(a) Preparation.
- (1) The elected official and/or system administrator shall develop a document that shall be used to prepare and, if necessary, respond to potential disasters that adversely affect the function or integrity of the county computer information system.
- (2) The plan shall identify critical elements and resources and provide for securing significant assets and taking steps to restore functional operation of the county computer information system within one (1) week of the disaster.
(3) The county shall maintain sufficient insurance to assure the replacement or restoration of computer equipment, data, and service in the event of:
- (A) Fire;
- (B) Theft;
- (C) Vandalism;
- (D) Terrorism; or
- (E) An act of God.
- (4) The plan should outline the steps to restoring system function beginning with analyzing the situation and selecting team members, either employees or contractors, to carry out each step.
- (5) The plan should be flexible in order to accommodate the unknown aspect of the potential disaster and lack of availability of one (1) or more staff members or other critical resources.
(6) The plan should be reviewed and updated periodically, not less than biannually, to reflect changes in:
- (A) Organization;
- (B) Staffing;
- (C) Methods;
- (D) Technology; and
- (E) Priorities.
(b) Personnel.
- (1) A list of users shall be maintained including a job description, security level, and contact information for each.
- (2) Personnel should be cross trained in all routine system functions to allow continued or restored system operation in the absence of one (1) or more users from their regular job functions.
(c) Facilities.
- (1) A list of facility requirements for temporary operation of the computer information system shall be developed and kept by the county.
- (2) Potential alternate facilities should be identified and listed for possible temporary use in the days following a disaster that renders the regular facility unusable.
(d) Equipment.
- (1) A list of equipment, critical for operation of the computerized information system, shall be kept by the county along with detailed specifications.
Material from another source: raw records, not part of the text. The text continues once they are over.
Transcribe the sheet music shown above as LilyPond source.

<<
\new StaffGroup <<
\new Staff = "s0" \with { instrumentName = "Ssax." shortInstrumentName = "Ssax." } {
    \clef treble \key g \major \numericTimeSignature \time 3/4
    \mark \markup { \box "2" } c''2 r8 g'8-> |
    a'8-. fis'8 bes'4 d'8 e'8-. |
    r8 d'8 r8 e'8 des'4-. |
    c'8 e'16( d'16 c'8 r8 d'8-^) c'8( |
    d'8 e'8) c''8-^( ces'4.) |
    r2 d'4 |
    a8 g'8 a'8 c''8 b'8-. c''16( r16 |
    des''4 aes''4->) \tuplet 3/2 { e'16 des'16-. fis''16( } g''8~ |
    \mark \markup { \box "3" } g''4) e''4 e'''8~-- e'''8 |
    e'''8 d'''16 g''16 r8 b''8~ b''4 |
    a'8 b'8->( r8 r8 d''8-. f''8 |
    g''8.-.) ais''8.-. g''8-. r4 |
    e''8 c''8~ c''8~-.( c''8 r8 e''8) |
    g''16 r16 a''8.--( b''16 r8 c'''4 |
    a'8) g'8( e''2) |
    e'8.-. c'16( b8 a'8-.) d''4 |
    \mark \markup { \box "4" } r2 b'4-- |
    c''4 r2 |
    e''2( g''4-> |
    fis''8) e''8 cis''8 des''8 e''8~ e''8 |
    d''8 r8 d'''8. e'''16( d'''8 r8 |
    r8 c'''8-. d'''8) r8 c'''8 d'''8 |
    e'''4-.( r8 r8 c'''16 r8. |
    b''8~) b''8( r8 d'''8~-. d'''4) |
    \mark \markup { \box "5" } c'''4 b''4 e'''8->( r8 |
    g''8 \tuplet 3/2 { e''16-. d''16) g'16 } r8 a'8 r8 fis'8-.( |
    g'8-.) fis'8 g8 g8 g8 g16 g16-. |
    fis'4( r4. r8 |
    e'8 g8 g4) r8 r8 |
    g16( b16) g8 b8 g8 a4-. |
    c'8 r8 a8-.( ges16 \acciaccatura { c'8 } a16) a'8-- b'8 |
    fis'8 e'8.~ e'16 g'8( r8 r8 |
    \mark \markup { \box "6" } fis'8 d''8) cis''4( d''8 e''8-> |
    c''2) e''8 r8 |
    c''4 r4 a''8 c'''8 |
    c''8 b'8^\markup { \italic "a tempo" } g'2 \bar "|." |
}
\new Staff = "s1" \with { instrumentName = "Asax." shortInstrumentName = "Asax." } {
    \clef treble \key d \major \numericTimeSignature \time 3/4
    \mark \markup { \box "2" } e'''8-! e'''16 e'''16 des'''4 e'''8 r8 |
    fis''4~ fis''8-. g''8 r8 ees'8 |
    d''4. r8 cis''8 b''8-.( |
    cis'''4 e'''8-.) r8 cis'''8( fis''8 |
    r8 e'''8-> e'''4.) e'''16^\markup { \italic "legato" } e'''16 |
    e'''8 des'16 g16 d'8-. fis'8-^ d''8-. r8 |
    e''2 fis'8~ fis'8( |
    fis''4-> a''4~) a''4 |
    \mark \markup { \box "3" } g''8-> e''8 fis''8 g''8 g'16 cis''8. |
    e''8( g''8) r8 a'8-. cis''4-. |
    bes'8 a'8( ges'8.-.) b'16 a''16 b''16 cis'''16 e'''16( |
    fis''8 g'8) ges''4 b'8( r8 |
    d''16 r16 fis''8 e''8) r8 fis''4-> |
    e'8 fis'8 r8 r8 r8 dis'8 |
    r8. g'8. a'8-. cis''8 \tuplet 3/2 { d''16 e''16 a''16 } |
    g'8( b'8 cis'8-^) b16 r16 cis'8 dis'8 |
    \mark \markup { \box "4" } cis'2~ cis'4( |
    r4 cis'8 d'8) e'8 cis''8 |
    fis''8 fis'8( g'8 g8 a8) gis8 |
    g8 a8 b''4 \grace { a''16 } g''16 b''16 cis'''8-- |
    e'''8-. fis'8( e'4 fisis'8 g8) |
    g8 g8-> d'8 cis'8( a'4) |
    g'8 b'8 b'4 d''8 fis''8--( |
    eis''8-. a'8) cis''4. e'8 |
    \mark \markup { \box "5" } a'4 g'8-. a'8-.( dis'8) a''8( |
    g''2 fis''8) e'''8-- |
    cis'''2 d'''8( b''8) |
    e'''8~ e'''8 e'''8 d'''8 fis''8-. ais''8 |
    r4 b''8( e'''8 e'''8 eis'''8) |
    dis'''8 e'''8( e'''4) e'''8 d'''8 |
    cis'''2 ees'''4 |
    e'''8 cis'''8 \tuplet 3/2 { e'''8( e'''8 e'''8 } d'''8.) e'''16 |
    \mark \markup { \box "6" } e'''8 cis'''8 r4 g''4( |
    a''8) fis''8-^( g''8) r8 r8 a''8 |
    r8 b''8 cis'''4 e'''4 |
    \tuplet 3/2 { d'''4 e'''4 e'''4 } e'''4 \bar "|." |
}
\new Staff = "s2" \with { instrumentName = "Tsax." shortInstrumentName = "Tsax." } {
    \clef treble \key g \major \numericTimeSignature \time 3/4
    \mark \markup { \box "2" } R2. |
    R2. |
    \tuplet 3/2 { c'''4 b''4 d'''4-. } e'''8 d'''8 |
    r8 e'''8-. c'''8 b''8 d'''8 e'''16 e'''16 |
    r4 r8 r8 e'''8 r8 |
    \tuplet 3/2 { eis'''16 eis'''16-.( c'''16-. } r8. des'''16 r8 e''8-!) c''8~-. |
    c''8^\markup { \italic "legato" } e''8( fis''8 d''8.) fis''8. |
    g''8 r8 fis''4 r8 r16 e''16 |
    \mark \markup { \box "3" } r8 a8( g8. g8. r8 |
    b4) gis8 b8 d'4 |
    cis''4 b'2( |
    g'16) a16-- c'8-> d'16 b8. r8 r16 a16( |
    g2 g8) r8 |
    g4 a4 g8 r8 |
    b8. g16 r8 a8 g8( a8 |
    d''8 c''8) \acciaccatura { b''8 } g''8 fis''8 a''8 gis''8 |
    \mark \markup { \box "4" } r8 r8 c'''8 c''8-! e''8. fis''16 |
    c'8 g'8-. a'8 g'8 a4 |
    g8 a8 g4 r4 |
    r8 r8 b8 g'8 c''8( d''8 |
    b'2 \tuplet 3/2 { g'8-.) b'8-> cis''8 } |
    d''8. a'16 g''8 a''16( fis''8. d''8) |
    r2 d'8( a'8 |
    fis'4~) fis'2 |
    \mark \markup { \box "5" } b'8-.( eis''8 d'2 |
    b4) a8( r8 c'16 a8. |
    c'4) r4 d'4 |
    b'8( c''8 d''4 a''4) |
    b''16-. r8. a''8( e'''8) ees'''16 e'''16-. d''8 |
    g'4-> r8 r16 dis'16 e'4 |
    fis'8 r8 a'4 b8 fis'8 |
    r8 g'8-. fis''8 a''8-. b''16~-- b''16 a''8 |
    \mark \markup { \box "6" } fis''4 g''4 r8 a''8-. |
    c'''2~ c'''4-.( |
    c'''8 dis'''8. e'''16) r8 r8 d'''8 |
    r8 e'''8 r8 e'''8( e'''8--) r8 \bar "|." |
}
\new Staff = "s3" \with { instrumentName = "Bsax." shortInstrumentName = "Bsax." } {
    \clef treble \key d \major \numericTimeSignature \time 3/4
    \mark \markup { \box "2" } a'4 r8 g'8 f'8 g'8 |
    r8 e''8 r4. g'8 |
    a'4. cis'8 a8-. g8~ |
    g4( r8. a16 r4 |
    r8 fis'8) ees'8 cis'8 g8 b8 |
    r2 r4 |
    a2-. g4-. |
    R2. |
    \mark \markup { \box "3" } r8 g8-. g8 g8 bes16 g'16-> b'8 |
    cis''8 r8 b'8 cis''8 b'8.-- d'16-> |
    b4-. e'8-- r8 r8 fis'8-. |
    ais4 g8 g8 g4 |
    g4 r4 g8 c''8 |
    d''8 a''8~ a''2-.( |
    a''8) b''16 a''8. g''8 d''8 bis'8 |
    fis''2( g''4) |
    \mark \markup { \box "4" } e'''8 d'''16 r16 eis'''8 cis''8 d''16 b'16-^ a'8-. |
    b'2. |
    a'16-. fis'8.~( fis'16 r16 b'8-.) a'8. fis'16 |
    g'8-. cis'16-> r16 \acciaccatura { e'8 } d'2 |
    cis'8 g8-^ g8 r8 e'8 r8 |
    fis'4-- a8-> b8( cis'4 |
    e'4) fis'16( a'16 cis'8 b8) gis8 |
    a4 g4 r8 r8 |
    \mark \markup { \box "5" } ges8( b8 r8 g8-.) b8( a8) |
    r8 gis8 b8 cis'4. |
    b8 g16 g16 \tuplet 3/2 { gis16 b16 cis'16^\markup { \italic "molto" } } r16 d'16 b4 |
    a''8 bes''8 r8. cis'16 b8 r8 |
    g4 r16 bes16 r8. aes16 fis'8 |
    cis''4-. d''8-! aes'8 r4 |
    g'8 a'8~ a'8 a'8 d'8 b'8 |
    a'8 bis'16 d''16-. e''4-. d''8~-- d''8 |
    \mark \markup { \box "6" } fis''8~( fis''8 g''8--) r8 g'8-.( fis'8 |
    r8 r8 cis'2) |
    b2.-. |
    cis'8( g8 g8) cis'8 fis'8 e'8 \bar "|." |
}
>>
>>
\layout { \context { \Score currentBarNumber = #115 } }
- (2) An inventory of all information system equipment shall be kept on an office-by-office or countywide basis.
- (3) Contact information for critical equipment suppliers shall be kept and updated not less than annually.
(e) Data.
(1)
- (A) A list of datasets that are critical to regular county operations shall be kept by the county.
- (B) These shall include both current and archived records of all data types.
- (2) Contact information for critical information system suppliers shall be kept and updated not less than annually.
(f) Applications.
- (1) A list of operating system and application software that are critical to regular county operations shall be kept by the county.
- (2) Contact information for critical application program suppliers shall be kept and updated not less than annually.